Electronics engineering source data
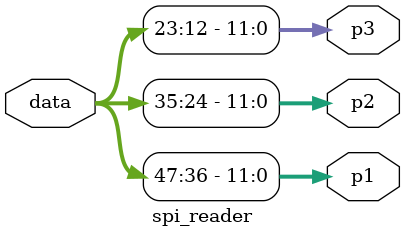
<source format=sv>
module spi_reader(input logic [47:0] data, 
			   output logic [11:0] p1,
			   output logic [11:0] p2, 
			   output logic [11:0] p3);
			   
			   
assign p1 = data[47:36]; 
assign p2 = data[35:24]; 
assign p3 = data[23:12]; 

endmodule
</source>
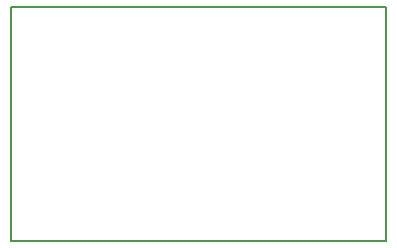
<source format=gm1>
G04 MADE WITH FRITZING*
G04 WWW.FRITZING.ORG*
G04 DOUBLE SIDED*
G04 HOLES PLATED*
G04 CONTOUR ON CENTER OF CONTOUR VECTOR*
%ASAXBY*%
%FSLAX23Y23*%
%MOIN*%
%OFA0B0*%
%SFA1.0B1.0*%
%ADD10R,1.259840X0.787402*%
%ADD11C,0.008000*%
%ADD10C,0.008*%
%LNCONTOUR*%
G90*
G70*
G54D10*
G54D11*
X4Y783D02*
X1256Y783D01*
X1256Y4D01*
X4Y4D01*
X4Y783D01*
D02*
G04 End of contour*
M02*
</source>
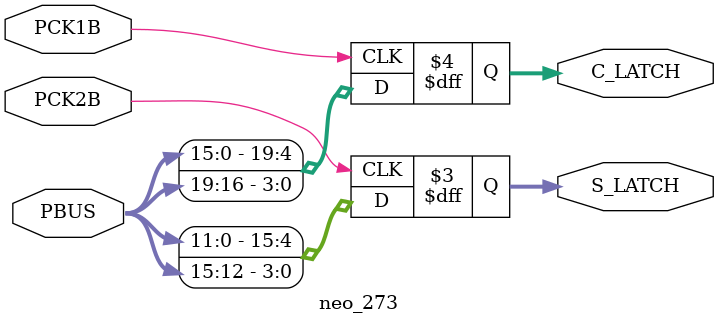
<source format=v>


module neo_273(
	input [19:0] PBUS,
	input PCK1B,
	input PCK2B,
	output reg [19:0] C_LATCH,
	output reg [15:0] S_LATCH
);
	
	always @(posedge PCK1B)
	begin
		C_LATCH <= {PBUS[15:0], PBUS[19:16]};
	end
	
	always @(posedge PCK2B)
	begin
		S_LATCH <= {PBUS[11:0], PBUS[15:12]};
	end

endmodule

</source>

**WORK TO BE COMPLETED:** Among the lines above, show every one that contains the string "posedge".

**RESULT:**
	always @(posedge PCK1B)
	always @(posedge PCK2B)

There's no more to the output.